* [Document section]
# Carolina vs pyramid vs jigs



## johnf (Jan 20, 2012)

I've always used 2-4 oz pyramid weights with a pompano rig, but my last time down there I found myself working them like I would bass fishing with a plastic worm. I lost a lot less bait and caught more fish per bait. I was thinking using a carolina rig or maybe a jig with bait might be more productive for me. I think a setup like that would also be a lot easier to cast with my rods. Does anyone else fish like that on the beach?


----------



## bigspoon17 (May 31, 2011)

johnf said:


> I've always used 2-4 oz pyramid weights with a pompano rig, but my last time down there I found myself working them like I would bass fishing with a plastic worm. I lost a lot less bait and caught more fish per bait. I was thinking using a carolina rig or maybe a jig with bait might be more productive for me. I think a setup like that would also be a lot easier to cast with my rods. Does anyone else fish like that on the beach?


I've found it depends on the conditions. If there is no current a Carolina rig will work fine. I tried one yesterday but with a longshore current it completely tangled everything.


----------



## johnf (Jan 20, 2012)

What's a longshore current?


----------



## Pompano Joe (Jan 28, 2009)

Breakaway Takle and Development sells a really cool clip (the Imp Clip) for beach casting. Designed to make you rig aerodynamic for greater distance. Check out this link, http://vimeo.com/24217797, or their web site www.breakawayusa.com . Great Surf Rods, too, marketed under the Breakaway name (I have two and love them).

Jim Callahan over in Perdido introduced me to these, and I've been using them ever since. I put a small attracter/float on the hook end as Jim did with the first rig he tied me. Let me know if you have any questions.


----------



## bigspoon17 (May 31, 2011)

It's a current that runs parallel to the beach.


----------



## Charlie2 (Oct 2, 2007)

*Pompano Fishing*



johnf said:


> I've always used 2-4 oz pyramid weights with a pompano rig, but my last time down there I found myself working them like I would bass fishing with a plastic worm. I lost a lot less bait and caught more fish per bait. I was thinking using a carolina rig or maybe a jig with bait might be more productive for me. I think a setup like that would also be a lot easier to cast with my rods. Does anyone else fish like that on the beach?


I 'Run and Gun' for Pompano; fishing with home made jigs and teasers. I find that I can cover more water to locate the fish. When I do locate the fish; I will stop and fish that 'hole' until things quit; then move on.

Doctors have restricted to me to two hours fishing so I make the most of it.

PJ: Stop by and I'll show you how to make a Long Range Fish Finder Clipdown Rig. I still have many jigs and teasers on hand.

I still need a handle for the Mitchell 406. C2


----------



## Pompano Joe (Jan 28, 2009)

Will do Charlie!


----------

Records in a dataset:

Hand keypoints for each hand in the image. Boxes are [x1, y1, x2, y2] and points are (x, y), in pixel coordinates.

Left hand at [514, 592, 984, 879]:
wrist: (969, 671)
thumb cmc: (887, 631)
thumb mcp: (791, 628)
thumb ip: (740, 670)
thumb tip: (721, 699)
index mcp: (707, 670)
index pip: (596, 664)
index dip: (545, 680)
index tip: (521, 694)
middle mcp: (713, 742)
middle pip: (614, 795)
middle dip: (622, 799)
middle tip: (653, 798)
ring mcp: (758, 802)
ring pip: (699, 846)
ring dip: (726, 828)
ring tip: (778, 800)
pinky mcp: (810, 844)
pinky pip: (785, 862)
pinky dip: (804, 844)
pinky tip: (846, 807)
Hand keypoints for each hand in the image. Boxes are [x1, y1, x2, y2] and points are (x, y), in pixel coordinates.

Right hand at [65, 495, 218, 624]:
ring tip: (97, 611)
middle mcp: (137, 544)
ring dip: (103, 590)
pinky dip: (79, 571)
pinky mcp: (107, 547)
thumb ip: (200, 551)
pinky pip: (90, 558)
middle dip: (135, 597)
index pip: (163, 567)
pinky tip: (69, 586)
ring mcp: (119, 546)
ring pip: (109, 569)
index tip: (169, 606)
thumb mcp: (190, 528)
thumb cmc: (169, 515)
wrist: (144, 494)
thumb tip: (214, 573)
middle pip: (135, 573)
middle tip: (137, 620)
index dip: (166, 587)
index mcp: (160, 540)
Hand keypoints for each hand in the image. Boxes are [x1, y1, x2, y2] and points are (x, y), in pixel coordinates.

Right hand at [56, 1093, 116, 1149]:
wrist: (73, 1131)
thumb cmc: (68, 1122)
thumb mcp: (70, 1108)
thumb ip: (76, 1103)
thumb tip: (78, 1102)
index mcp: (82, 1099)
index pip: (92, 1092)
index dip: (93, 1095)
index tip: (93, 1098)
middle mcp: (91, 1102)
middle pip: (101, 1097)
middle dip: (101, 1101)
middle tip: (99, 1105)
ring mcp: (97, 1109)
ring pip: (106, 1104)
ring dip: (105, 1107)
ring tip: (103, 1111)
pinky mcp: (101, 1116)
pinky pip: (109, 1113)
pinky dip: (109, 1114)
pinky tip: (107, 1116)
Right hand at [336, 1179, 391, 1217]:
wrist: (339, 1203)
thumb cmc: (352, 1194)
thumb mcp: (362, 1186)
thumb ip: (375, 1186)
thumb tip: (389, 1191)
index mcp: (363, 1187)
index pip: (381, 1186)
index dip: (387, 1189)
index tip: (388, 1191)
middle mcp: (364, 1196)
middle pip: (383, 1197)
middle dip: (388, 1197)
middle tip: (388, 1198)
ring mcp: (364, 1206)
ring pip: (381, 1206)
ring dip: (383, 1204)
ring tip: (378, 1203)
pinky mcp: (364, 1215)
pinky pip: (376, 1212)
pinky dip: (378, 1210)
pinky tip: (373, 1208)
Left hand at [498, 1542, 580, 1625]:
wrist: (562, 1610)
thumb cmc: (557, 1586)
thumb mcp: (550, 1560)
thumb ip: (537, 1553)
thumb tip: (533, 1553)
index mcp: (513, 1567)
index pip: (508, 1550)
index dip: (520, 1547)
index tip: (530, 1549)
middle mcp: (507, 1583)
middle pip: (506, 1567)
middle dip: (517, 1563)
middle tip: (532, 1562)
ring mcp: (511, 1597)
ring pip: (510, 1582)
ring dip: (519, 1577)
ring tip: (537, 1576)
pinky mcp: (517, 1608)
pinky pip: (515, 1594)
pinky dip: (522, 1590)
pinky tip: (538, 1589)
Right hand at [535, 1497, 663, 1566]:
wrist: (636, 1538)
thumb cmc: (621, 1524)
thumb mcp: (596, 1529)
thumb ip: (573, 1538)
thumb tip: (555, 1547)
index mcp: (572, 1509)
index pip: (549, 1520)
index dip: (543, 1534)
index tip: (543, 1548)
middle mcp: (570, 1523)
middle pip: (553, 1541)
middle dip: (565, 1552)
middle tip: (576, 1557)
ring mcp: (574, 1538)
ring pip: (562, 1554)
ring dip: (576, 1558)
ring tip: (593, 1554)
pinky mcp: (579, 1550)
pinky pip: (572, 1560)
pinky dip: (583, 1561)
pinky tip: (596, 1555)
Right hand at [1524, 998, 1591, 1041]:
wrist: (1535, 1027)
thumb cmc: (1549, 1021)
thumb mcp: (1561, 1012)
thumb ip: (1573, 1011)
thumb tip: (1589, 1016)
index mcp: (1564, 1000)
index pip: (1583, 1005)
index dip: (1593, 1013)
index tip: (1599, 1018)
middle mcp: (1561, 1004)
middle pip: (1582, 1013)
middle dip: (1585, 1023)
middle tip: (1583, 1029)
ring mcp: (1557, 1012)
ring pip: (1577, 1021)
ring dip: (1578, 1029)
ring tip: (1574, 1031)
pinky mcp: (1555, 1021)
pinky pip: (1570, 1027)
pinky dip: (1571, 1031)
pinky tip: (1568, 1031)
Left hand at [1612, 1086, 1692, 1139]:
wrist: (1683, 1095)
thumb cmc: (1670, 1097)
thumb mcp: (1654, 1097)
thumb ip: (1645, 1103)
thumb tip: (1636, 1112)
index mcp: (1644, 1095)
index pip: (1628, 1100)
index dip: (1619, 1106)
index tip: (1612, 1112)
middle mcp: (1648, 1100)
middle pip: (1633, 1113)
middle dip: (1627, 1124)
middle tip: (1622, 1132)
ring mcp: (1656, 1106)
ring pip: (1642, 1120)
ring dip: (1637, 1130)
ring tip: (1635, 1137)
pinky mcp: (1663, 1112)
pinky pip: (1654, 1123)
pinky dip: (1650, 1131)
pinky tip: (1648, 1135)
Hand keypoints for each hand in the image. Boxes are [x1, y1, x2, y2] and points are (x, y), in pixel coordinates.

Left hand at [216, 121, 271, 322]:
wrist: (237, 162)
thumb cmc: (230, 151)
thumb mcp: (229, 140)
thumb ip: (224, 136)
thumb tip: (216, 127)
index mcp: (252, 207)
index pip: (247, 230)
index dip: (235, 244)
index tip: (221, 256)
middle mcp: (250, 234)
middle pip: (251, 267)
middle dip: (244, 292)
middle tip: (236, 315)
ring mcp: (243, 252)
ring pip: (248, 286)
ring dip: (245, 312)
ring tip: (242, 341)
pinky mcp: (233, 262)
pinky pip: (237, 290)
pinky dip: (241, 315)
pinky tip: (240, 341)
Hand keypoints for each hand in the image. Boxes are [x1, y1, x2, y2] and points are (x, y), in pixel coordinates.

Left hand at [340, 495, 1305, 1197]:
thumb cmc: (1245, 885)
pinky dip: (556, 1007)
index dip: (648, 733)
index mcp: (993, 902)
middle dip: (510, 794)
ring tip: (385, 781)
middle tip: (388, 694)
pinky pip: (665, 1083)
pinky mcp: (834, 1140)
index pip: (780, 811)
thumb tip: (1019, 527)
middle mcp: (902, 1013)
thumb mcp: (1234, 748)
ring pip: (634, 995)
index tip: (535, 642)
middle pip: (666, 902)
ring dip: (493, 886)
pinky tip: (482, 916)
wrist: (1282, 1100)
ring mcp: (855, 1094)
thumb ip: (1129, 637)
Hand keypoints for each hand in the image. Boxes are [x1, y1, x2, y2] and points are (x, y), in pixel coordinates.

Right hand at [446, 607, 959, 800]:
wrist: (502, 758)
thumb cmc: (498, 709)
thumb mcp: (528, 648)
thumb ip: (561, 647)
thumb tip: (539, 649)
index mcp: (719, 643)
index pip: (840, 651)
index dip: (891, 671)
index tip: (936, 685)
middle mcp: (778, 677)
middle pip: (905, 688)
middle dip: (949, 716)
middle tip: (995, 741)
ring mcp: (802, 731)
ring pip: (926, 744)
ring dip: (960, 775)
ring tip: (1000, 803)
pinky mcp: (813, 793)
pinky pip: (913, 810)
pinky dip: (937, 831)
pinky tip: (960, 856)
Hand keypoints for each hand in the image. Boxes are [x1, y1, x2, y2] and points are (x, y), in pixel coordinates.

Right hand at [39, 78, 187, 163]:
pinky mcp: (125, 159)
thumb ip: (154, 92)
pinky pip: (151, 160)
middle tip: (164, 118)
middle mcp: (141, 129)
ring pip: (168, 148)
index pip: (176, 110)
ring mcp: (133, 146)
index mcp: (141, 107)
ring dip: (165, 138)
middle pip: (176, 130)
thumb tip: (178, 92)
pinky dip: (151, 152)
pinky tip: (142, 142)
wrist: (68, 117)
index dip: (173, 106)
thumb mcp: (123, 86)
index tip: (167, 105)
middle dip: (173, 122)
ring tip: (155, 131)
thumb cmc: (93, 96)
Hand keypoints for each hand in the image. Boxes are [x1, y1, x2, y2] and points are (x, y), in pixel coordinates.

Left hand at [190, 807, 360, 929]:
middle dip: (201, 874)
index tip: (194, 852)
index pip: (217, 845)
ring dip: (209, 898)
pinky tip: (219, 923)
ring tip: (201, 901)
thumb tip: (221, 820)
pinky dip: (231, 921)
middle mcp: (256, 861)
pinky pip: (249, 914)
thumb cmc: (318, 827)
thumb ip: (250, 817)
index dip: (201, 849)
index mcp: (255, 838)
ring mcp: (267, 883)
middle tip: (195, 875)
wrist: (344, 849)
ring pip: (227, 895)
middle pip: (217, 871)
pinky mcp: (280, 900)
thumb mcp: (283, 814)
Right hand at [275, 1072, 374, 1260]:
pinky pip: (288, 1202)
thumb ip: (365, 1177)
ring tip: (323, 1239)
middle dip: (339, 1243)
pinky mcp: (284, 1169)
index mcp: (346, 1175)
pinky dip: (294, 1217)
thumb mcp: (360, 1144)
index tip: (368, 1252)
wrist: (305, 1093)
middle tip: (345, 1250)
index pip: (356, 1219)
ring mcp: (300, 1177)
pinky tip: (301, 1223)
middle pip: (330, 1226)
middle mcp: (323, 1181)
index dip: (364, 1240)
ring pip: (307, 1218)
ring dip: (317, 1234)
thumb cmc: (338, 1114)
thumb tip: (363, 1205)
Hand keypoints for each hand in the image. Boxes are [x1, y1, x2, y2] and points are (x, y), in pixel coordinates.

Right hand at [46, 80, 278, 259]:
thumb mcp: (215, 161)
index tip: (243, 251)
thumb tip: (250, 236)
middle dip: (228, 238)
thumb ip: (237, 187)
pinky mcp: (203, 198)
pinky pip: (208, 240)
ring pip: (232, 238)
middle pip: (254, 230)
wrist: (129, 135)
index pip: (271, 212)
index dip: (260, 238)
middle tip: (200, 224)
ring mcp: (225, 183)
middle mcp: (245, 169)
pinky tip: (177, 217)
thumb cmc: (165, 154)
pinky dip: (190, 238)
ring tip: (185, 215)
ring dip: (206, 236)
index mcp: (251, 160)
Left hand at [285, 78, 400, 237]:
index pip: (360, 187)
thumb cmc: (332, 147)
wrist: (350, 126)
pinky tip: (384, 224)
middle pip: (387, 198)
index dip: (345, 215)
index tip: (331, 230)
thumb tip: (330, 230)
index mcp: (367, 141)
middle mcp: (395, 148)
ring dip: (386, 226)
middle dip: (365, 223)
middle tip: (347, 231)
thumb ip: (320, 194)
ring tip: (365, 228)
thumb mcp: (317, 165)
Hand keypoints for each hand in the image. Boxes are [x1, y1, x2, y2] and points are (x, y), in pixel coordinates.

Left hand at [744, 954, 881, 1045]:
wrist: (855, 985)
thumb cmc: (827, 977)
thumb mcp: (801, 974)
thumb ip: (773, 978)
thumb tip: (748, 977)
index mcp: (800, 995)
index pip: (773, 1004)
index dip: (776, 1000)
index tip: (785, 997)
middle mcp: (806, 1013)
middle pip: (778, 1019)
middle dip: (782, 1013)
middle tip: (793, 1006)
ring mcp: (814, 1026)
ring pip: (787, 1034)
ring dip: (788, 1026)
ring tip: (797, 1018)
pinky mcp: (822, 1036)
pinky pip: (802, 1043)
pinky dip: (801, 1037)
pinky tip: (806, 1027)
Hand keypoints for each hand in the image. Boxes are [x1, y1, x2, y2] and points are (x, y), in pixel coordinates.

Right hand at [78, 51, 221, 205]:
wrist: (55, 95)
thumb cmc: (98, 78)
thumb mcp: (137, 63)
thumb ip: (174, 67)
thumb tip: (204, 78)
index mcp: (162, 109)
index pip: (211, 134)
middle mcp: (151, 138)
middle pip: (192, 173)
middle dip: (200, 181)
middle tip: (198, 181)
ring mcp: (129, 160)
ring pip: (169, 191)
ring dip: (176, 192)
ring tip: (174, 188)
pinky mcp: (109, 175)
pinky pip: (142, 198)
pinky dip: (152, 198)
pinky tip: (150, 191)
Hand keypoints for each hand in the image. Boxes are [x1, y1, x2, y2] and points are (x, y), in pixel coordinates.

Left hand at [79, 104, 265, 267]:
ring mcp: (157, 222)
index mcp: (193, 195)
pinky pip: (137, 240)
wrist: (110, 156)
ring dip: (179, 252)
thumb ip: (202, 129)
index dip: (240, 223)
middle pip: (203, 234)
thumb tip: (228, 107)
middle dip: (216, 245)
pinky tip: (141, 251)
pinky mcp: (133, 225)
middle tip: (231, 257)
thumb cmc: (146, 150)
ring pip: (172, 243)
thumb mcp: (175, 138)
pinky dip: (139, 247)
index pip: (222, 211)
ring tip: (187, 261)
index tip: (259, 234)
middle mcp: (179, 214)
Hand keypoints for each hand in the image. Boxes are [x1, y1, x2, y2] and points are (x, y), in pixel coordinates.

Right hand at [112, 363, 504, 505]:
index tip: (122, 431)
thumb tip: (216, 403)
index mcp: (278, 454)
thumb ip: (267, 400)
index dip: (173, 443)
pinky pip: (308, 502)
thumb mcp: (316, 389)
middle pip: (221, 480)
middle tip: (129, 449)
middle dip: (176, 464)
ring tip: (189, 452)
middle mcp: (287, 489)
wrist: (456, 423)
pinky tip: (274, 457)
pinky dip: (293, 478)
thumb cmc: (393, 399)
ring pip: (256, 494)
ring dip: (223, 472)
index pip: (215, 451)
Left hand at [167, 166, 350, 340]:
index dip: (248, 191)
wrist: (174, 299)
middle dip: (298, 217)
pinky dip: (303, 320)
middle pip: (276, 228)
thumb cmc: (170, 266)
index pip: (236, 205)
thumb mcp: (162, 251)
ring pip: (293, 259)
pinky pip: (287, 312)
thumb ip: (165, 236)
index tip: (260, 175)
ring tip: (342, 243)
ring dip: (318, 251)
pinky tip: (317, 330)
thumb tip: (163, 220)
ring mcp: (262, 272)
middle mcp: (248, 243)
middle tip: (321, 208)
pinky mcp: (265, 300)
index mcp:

* [Assignment] Translate this sentence from the surf fishing thread into Spanish: "It's a current that runs parallel to the beach."

* [Written response] Es una corriente que corre paralela a la playa.